Without the pictures, write the listing out again exactly as it appears.

□ □ □ □

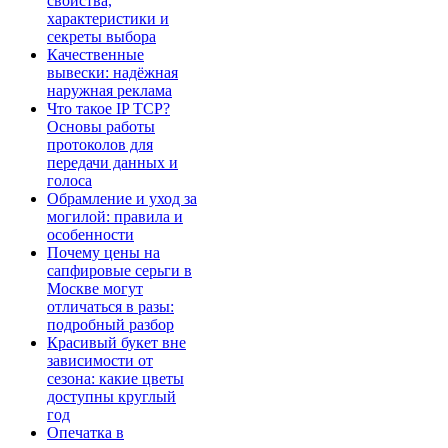
свойства,
характеристики и
секреты выбора
Качественные
вывески: надёжная
наружная реклама
Что такое IP TCP?
Основы работы
протоколов для
передачи данных и
голоса
Обрамление и уход за
могилой: правила и
особенности
Почему цены на
сапфировые серьги в
Москве могут
отличаться в разы:
подробный разбор
Красивый букет вне
зависимости от
сезона: какие цветы
доступны круглый
год
Опечатка в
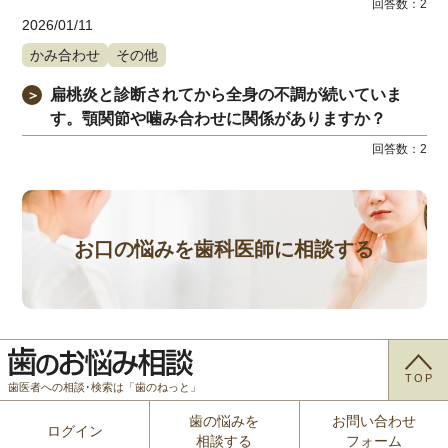
回答数：
2
2026/01/11
かみ合わせ
その他
扁桃炎と診断されてから全身の不調が続いていま
＞
す。顎関節や噛み合わせに関係がありますか？
回答数：
2
お口の悩みを歯科医師に相談する
TOP
歯医者への相談･検索は「歯のねっと」
歯の悩みを
お問い合わせ
ログイン
相談する
フォーム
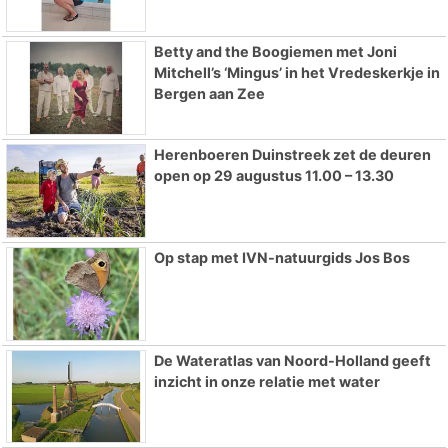
Betty and the Boogiemen met Joni
Mitchell’s ‘Mingus’ in het Vredeskerkje in
Bergen aan Zee
Herenboeren Duinstreek zet de deuren
open op 29 augustus 11.00 – 13.30
Op stap met IVN-natuurgids Jos Bos
De Wateratlas van Noord-Holland geeft
inzicht in onze relatie met water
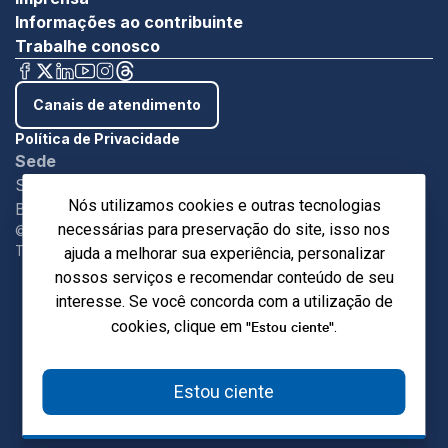
Informações ao contribuinte
Trabalhe conosco
Canais de atendimento
Política de Privacidade
Sede
SBN - Quadra 1 - Bloco C Ed. Roberto Simonsen
Nós utilizamos cookies e outras tecnologias
Brasília/DF - CEP 7004-903
necessárias para preservação do site, isso nos
©Copyright 2024. Sistema Indústria.
Todos os direitos reservados.
ajuda a melhorar sua experiência, personalizar
nossos serviços e recomendar conteúdo de seu
interesse. Se você concorda com a utilização de
"Estou ciente"
cookies, clique em
.
Estou ciente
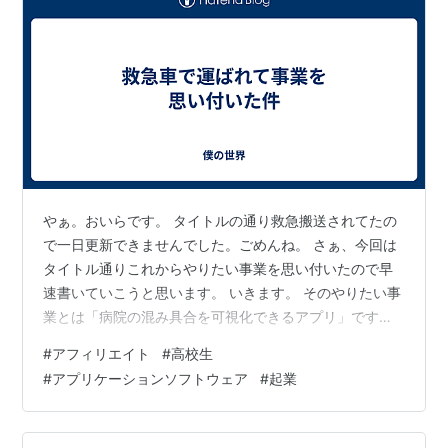
やぁ。おいらです。 タイトルの通り救急搬送されてたの
で一日更新できませんでした。ごめんね。 さぁ、今回は
タイトル通りこれからやりたい事業を思い付いたので早
速書いていこうと思います。 いきます。 そのやりたい事
業とは「病院の混み具合を可視化できるアプリ」です。
先ほど救急搬送されたと書きましたが、実は対応してく
#
アフィリエイト
#
高校生
れる病院が見つからず、結局軽傷だったこともあり家に
#
アプリケーションソフトウェア
#
起業
帰るということになりました。 そのとき救急隊の方が一
つ一つ丁寧に電話で掛け合ってるのを見て、これを何か
簡素化できないかと思ったのです。 構想としてはホット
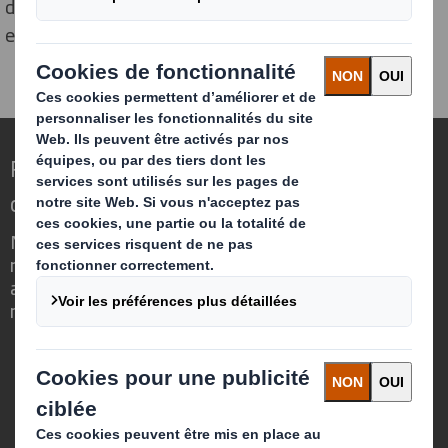
d'observation, le signalement des presques accidents,
etc.
Repenser l’emballage pour un monde qui
change
Nous faisons la différence parce que
nous avons su voir en quoi l'emballage
avait un rôle important à jouer dans le
monde qui nous entoure.
Qui sommes-nous ?
A propos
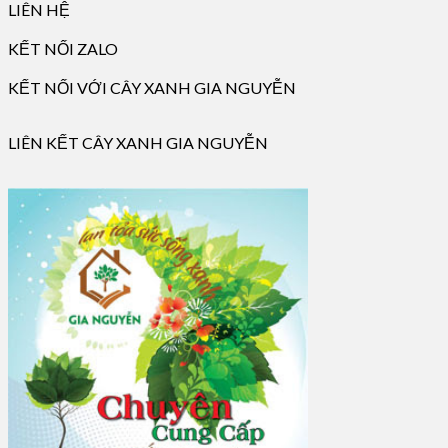
LIÊN HỆ
KẾT NỐI ZALO
KẾT NỐI VỚI CÂY XANH GIA NGUYỄN
LIÊN KẾT CÂY XANH GIA NGUYỄN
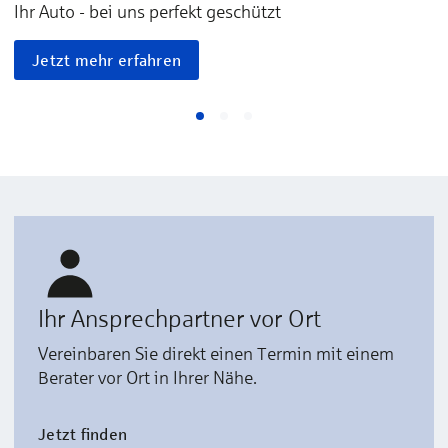
Ihr Auto - bei uns perfekt geschützt
Jetzt mehr erfahren
Ihr Ansprechpartner vor Ort
Vereinbaren Sie direkt einen Termin mit einem
Berater vor Ort in Ihrer Nähe.
Jetzt finden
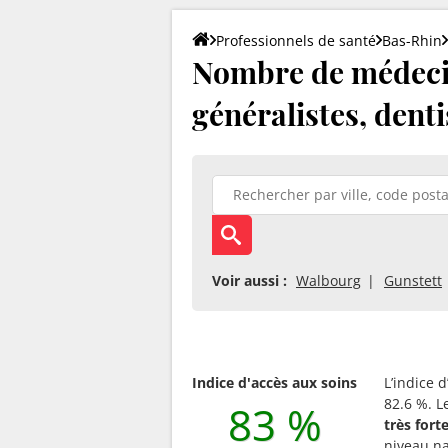
Professionnels de santé
Bas-Rhin
Nombre de médecin
généralistes, denti
Voir aussi :
Walbourg
Gunstett
Indice d'accès aux soins
L’indice 
82.6 %. L
83 %
très for
niveau na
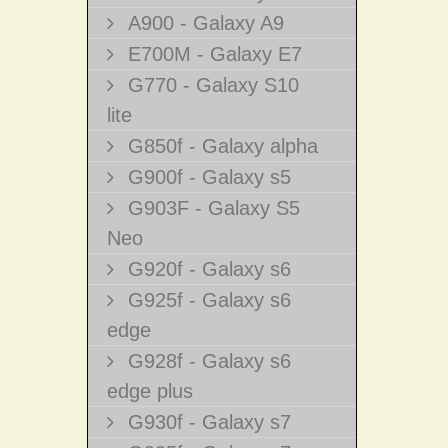
A900 - Galaxy A9
E700M - Galaxy E7
G770 - Galaxy S10
lite
G850f - Galaxy alpha
G900f - Galaxy s5
G903F - Galaxy S5
Neo
G920f - Galaxy s6
G925f - Galaxy s6
edge
G928f - Galaxy s6
edge plus
G930f - Galaxy s7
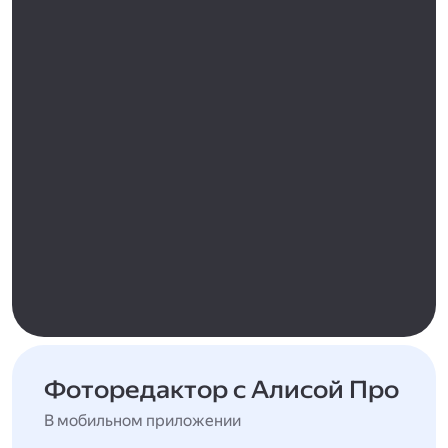
Фоторедактор с Алисой Про
В мобильном приложении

□ □ □ □

* Response *
свойства,
характеристики и
секреты выбора
Качественные
вывески: надёжная
наружная реклама
Что такое IP TCP?
Основы работы
протоколов для
передачи данных и
голоса
Обрамление и уход за
могилой: правила и
особенности
Почему цены на
сапфировые серьги в
Москве могут
отличаться в разы:
подробный разбор
Красивый букет вне
зависимости от
сезона: какие цветы
доступны круглый
год
Опечатка в
回答数：
2
2026/01/11
かみ合わせ
その他
扁桃炎と診断されてから全身の不調が続いていま
＞
す。顎関節や噛み合わせに関係がありますか？
回答数：
2
お口の悩みを歯科医師に相談する
TOP
歯医者への相談･検索は「歯のねっと」
歯の悩みを
お問い合わせ
ログイン
相談する
フォーム
Betty and the Boogiemen met Joni
Mitchell’s ‘Mingus’ in het Vredeskerkje in
Bergen aan Zee
Herenboeren Duinstreek zet de deuren
open op 29 augustus 11.00 – 13.30
Op stap met IVN-natuurgids Jos Bos
De Wateratlas van Noord-Holland geeft
inzicht in onze relatie met water
Informações ao contribuinte
Trabalhe conosco
Canais de atendimento
Política de Privacidade
Sede
SBN - Quadra 1 - Bloco C Ed. Roberto Simonsen
Nós utilizamos cookies e outras tecnologias
Brasília/DF - CEP 7004-903
necessárias para preservação do site, isso nos
©Copyright 2024. Sistema Indústria.
Todos os direitos reservados.
ajuda a melhorar sua experiência, personalizar
nossos serviços e recomendar conteúdo de seu
interesse. Se você concorda com a utilização de
"Estou ciente"
cookies, clique em
.
Estou ciente
やぁ。おいらです。 タイトルの通り救急搬送されてたの
で一日更新できませんでした。ごめんね。 さぁ、今回は
タイトル通りこれからやりたい事業を思い付いたので早
速書いていこうと思います。 いきます。 そのやりたい事
業とは「病院の混み具合を可視化できるアプリ」です。
先ほど救急搬送されたと書きましたが、実は対応してく
#
アフィリエイト
#
高校生
れる病院が見つからず、結局軽傷だったこともあり家に
#
アプリケーションソフトウェア
#
起業
帰るということになりました。 そのとき救急隊の方が一
つ一つ丁寧に電話で掛け合ってるのを見て、これを何か
簡素化できないかと思ったのです。 構想としてはホット
d'observation, le signalement des presques accidents,
etc.
Repenser l’emballage pour un monde qui
change
Nous faisons la différence parce que
nous avons su voir en quoi l'emballage
avait un rôle important à jouer dans le
monde qui nous entoure.
Qui sommes-nous ?
A propos
LIÊN HỆ
KẾT NỐI ZALO
KẾT NỐI VỚI CÂY XANH GIA NGUYỄN
LIÊN KẾT CÂY XANH GIA NGUYỄN
Ihr Auto - bei uns perfekt geschützt
Jetzt mehr erfahren
Ihr Ansprechpartner vor Ort
Vereinbaren Sie direkt einen Termin mit einem
Berater vor Ort in Ihrer Nähe.
Jetzt finden
Professionnels de santé
Bas-Rhin
Nombre de médecin
généralistes, denti
Voir aussi :
Walbourg
Gunstett
Indice d'accès aux soins
L’indice 
82.6 %. L
83 %
très for
niveau na
A900 - Galaxy A9
E700M - Galaxy E7
G770 - Galaxy S10
lite
G850f - Galaxy alpha
G900f - Galaxy s5
G903F - Galaxy S5
Neo
G920f - Galaxy s6
G925f - Galaxy s6
edge
G928f - Galaxy s6
edge plus
G930f - Galaxy s7
Фоторедактор с Алисой Про
В мобильном приложении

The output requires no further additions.